* Given data *
((
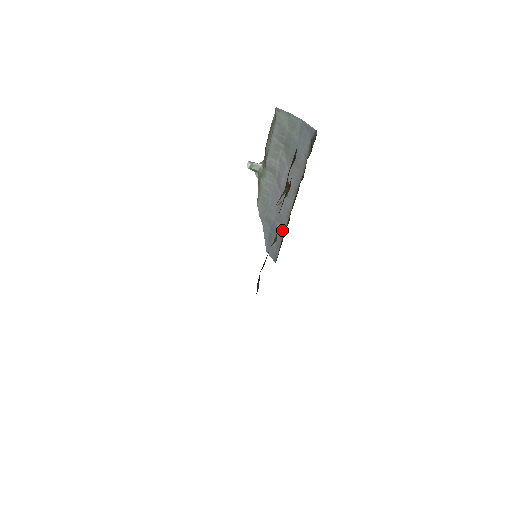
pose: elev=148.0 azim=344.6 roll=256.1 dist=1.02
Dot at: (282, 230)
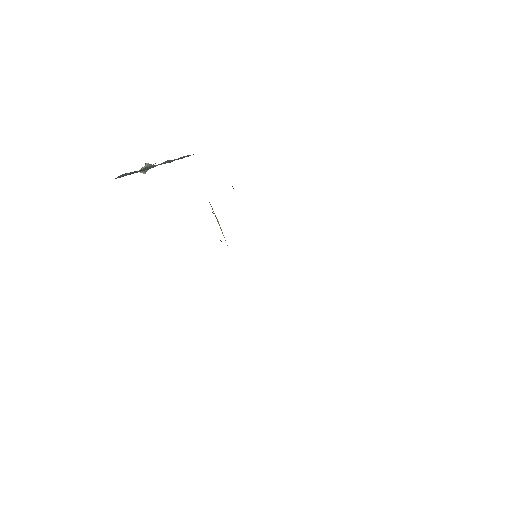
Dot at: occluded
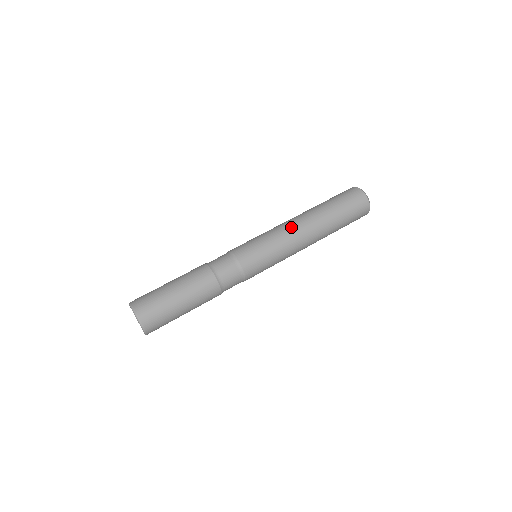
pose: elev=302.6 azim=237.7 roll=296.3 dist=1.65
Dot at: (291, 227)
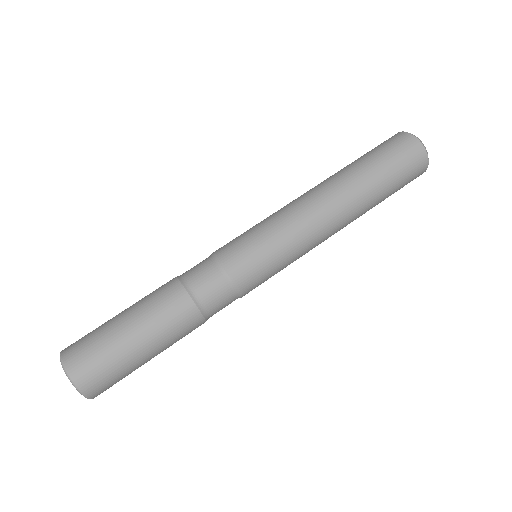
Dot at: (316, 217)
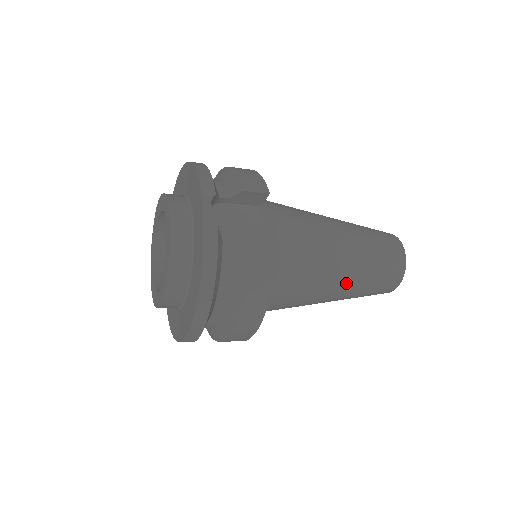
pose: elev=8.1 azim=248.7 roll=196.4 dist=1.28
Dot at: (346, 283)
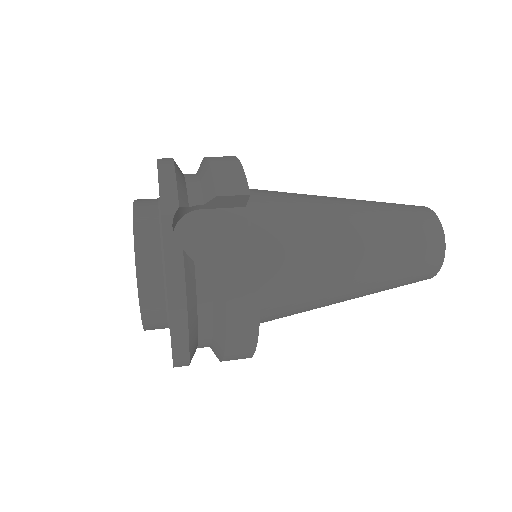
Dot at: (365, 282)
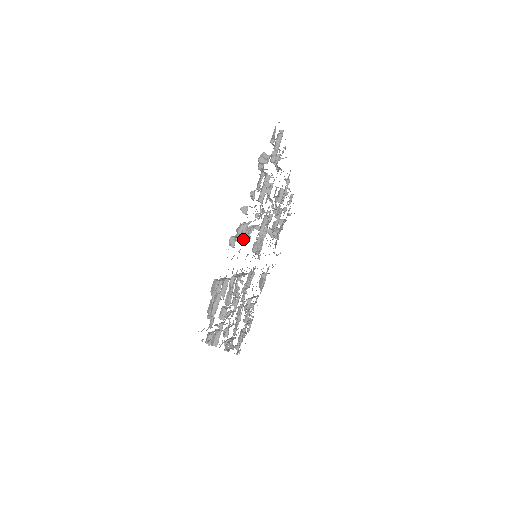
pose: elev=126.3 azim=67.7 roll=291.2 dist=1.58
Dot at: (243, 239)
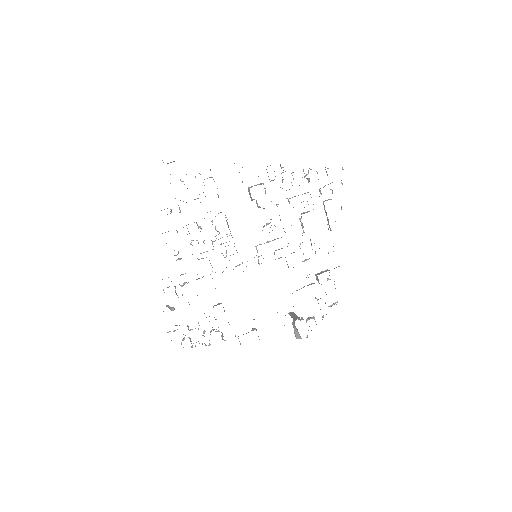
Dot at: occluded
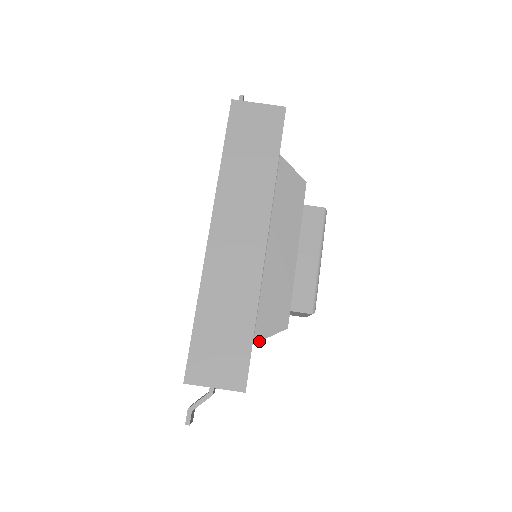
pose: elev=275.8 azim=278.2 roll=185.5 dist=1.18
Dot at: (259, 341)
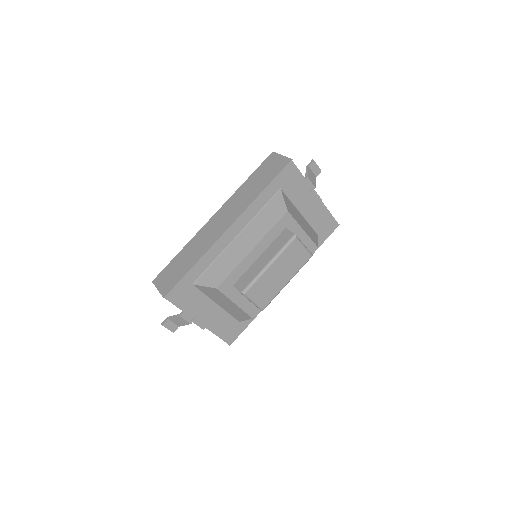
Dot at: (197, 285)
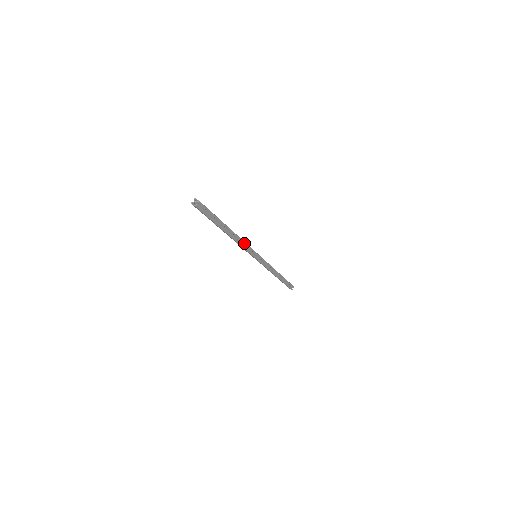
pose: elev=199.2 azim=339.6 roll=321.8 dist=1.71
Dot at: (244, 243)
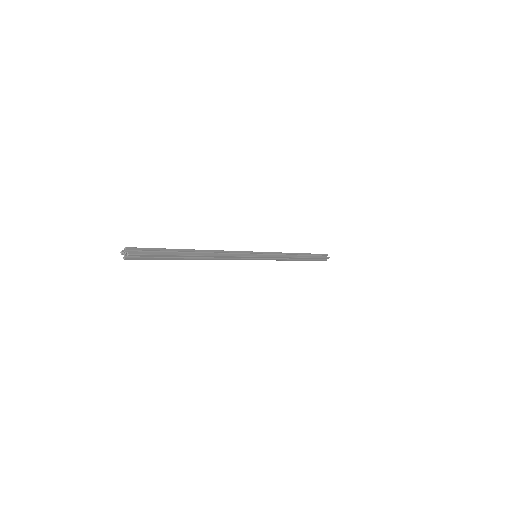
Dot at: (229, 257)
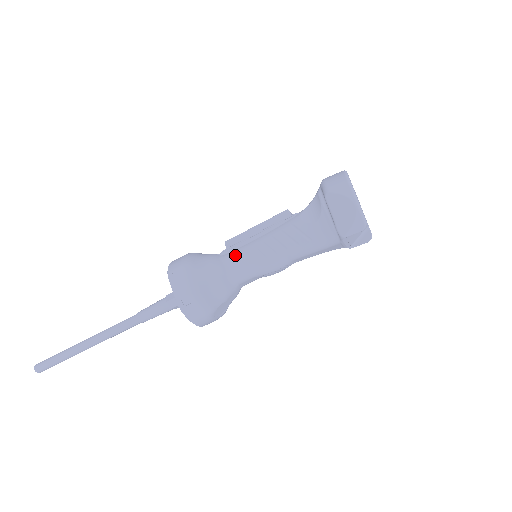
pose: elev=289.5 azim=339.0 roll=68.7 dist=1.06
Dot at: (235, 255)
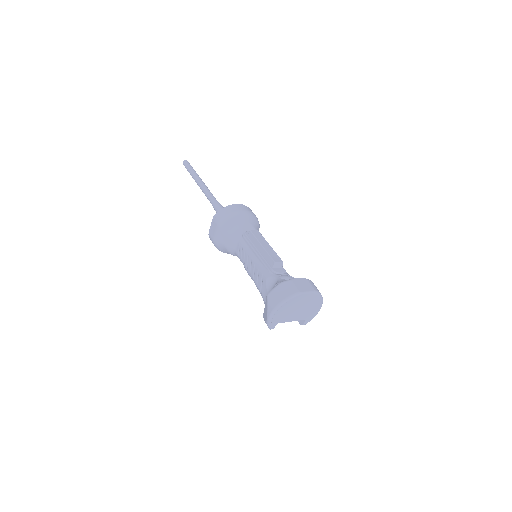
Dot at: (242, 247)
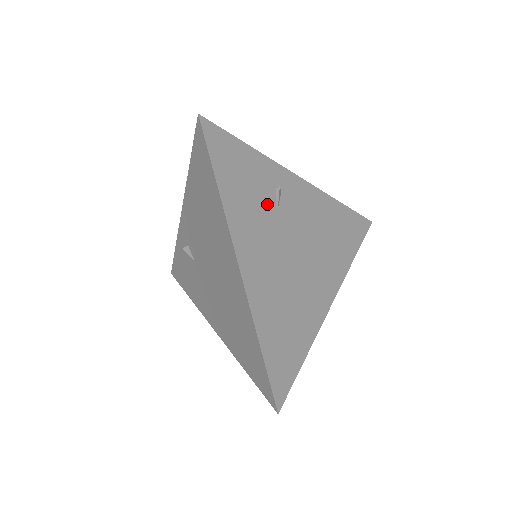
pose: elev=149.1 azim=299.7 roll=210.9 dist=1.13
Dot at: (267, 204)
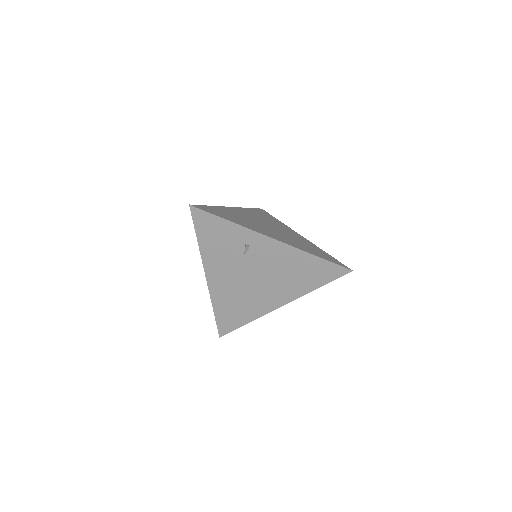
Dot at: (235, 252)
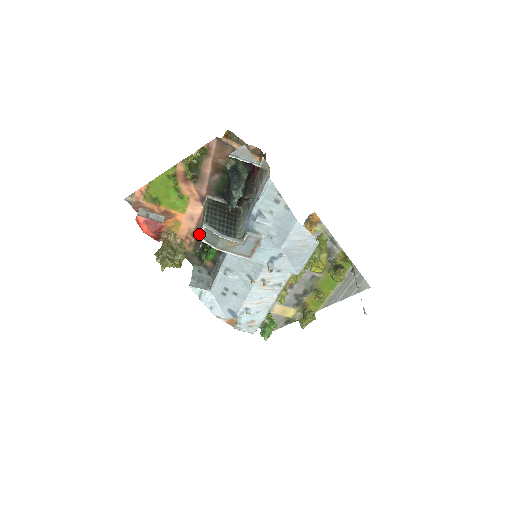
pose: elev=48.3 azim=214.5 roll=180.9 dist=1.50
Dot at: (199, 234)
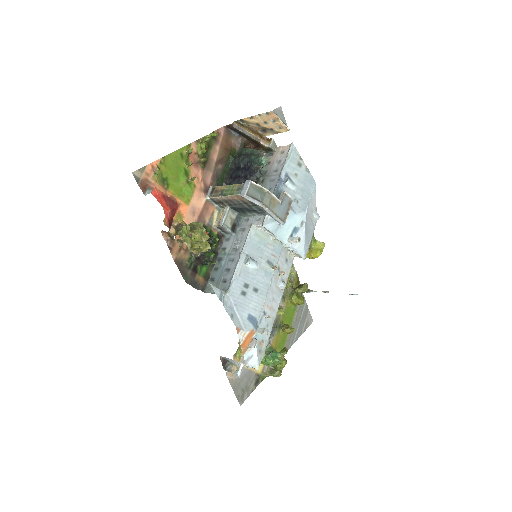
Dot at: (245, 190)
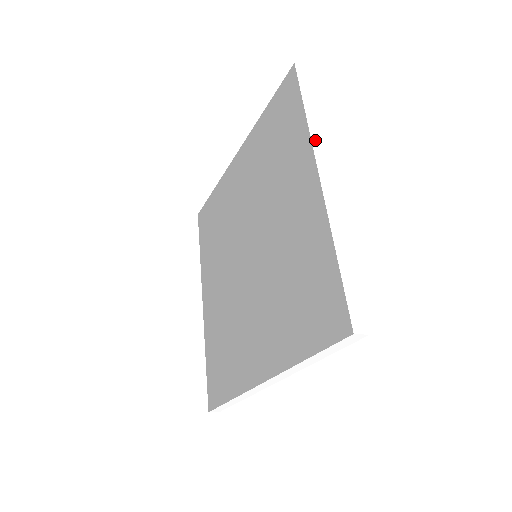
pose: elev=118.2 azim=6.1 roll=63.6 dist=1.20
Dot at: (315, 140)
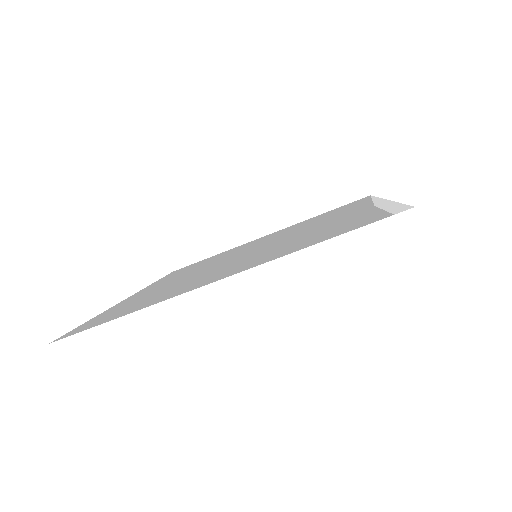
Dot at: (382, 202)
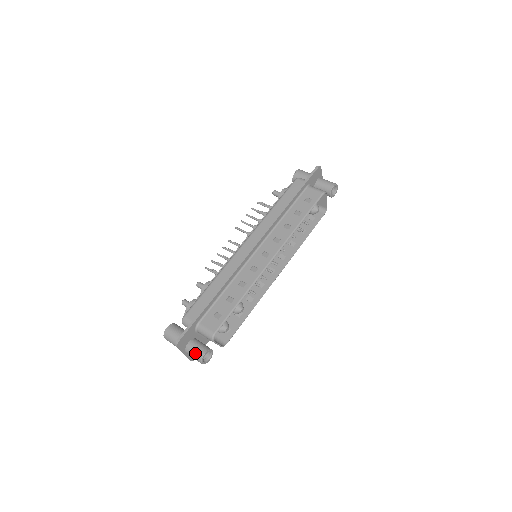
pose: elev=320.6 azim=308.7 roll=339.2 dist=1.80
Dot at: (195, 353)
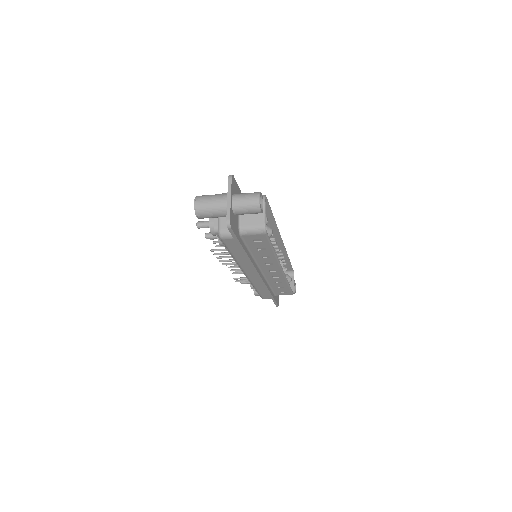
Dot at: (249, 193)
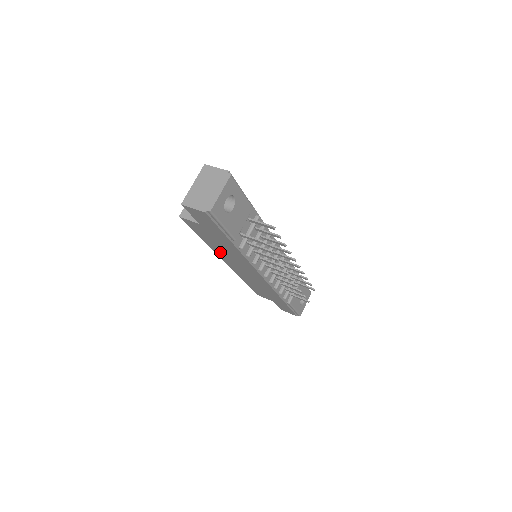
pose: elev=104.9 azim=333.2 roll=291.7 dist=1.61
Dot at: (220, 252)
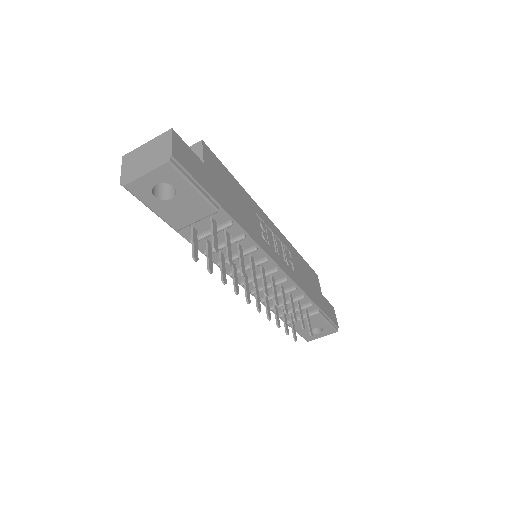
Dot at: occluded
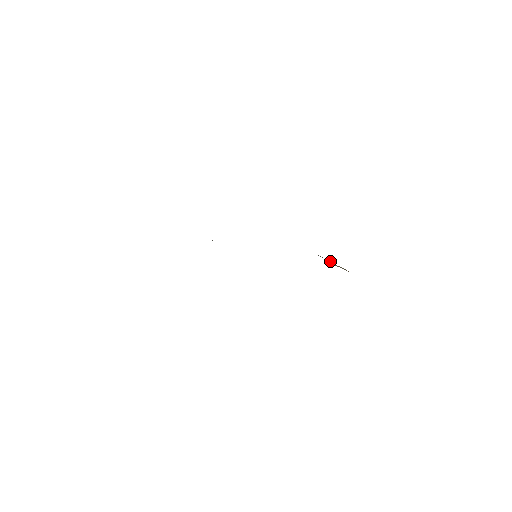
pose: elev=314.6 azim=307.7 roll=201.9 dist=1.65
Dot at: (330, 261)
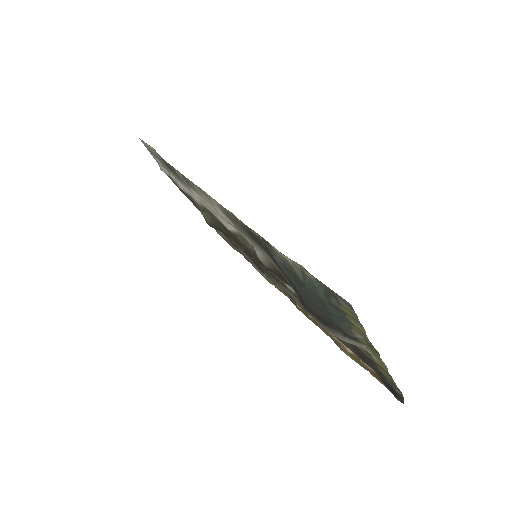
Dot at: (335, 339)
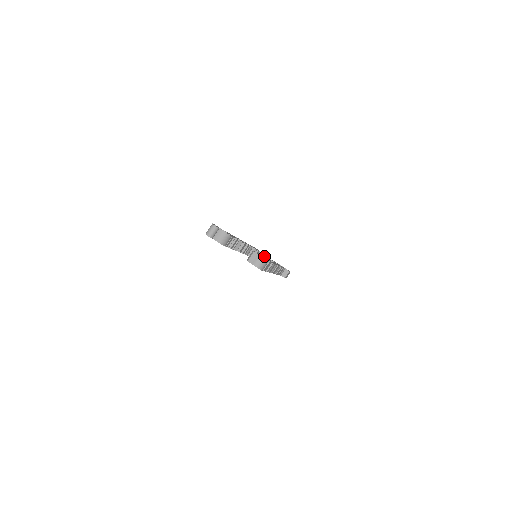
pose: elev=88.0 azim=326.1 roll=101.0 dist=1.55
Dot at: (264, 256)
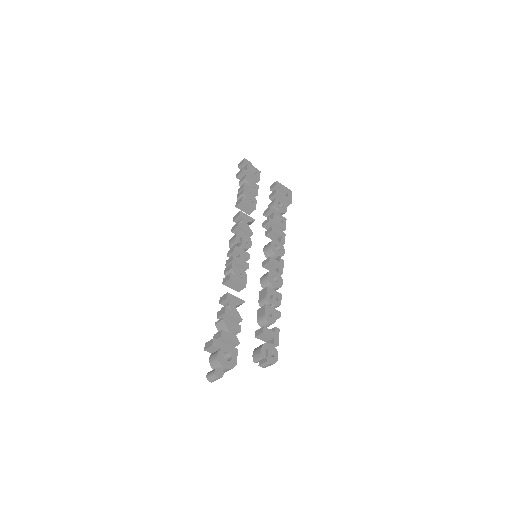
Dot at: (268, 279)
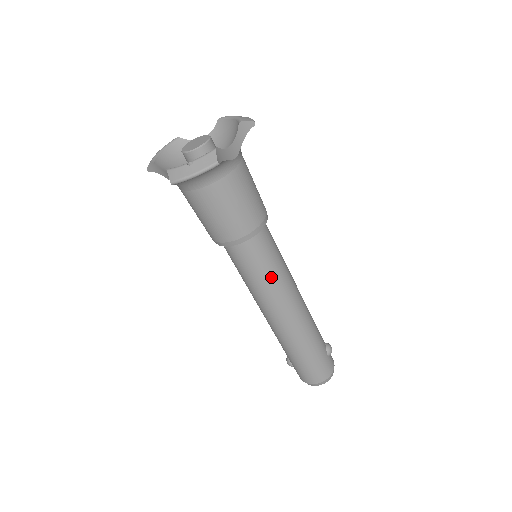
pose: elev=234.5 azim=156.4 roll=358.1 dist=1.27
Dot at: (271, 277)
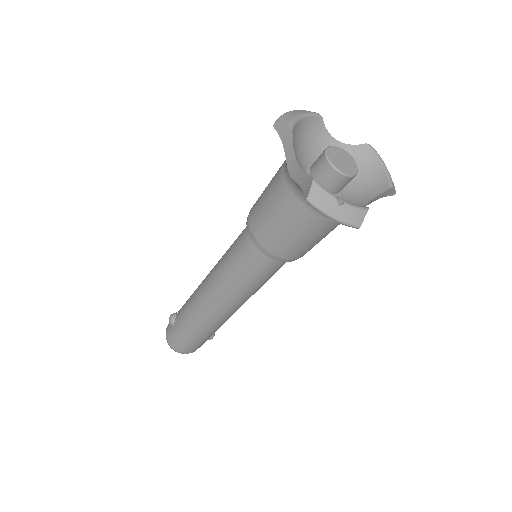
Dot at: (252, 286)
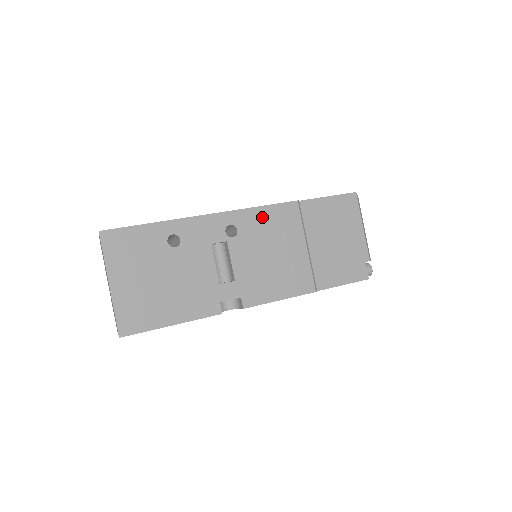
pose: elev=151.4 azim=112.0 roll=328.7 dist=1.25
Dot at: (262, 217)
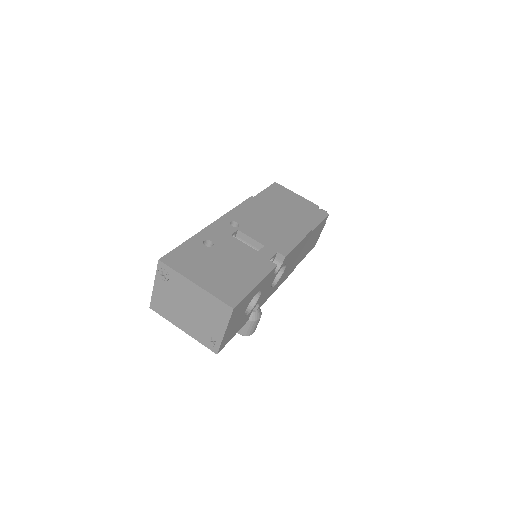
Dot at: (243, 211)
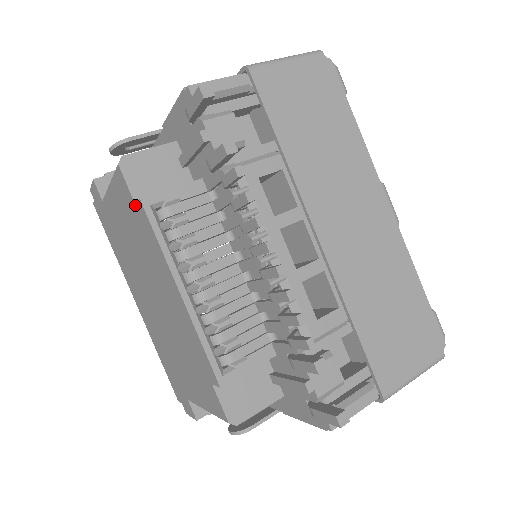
))
* Task description *
Present all of the data above as a numbered list, one line per item, with blank lines dropped and the pictures left out.

* Written reply *
1. pose: elev=148.0 azim=344.6 roll=256.1 dist=1.02
2. Dot at: (282, 230)
3. Dot at: occluded
4. pose: elev=302.6 azim=237.7 roll=296.3 dist=1.65
5. Dot at: (291, 227)
6. Dot at: (316, 217)
7. pose: elev=8.1 azim=248.7 roll=196.4 dist=1.28
8. Dot at: (346, 283)
9. Dot at: (365, 282)
10. pose: elev=126.3 azim=67.7 roll=291.2 dist=1.58
11. Dot at: (243, 239)
12. Dot at: occluded
13. pose: elev=275.8 azim=278.2 roll=185.5 dist=1.18
14. Dot at: (259, 341)
15. Dot at: (197, 285)
16. pose: elev=199.2 azim=339.6 roll=321.8 dist=1.71
17. Dot at: (244, 243)
18. Dot at: (229, 257)
19. pose: elev=289.5 azim=339.0 roll=68.7 dist=1.06
20. Dot at: (235, 255)
21. Dot at: (242, 247)
22. pose: elev=149.1 azim=299.7 roll=210.9 dist=1.13
23. Dot at: (267, 204)
24. Dot at: (235, 252)
25. pose: elev=48.3 azim=214.5 roll=180.9 dist=1.50
26. Dot at: (199, 234)
27. Dot at: (245, 190)
28. pose: elev=118.2 azim=6.1 roll=63.6 dist=1.20
29. Dot at: (315, 140)
30. Dot at: (382, 202)
31. pose: elev=320.6 azim=308.7 roll=339.2 dist=1.80
32. Dot at: (195, 353)
33. Dot at: (249, 193)
34. pose: elev=104.9 azim=333.2 roll=291.7 dist=1.61
35. Dot at: (220, 252)
36. Dot at: occluded
37. pose: elev=314.6 azim=307.7 roll=201.9 dist=1.65
38. Dot at: (330, 261)
39. Dot at: (335, 339)
40. pose: elev=88.0 azim=326.1 roll=101.0 dist=1.55
41. Dot at: (264, 256)
42. Dot at: (268, 279)
43. pose: elev=234.5 azim=156.4 roll=358.1 dist=1.27
44. Dot at: (271, 277)
45. Dot at: (252, 286)
46. pose: elev=151.4 azim=112.0 roll=328.7 dist=1.25
47. Dot at: (262, 217)
48. Dot at: (243, 211)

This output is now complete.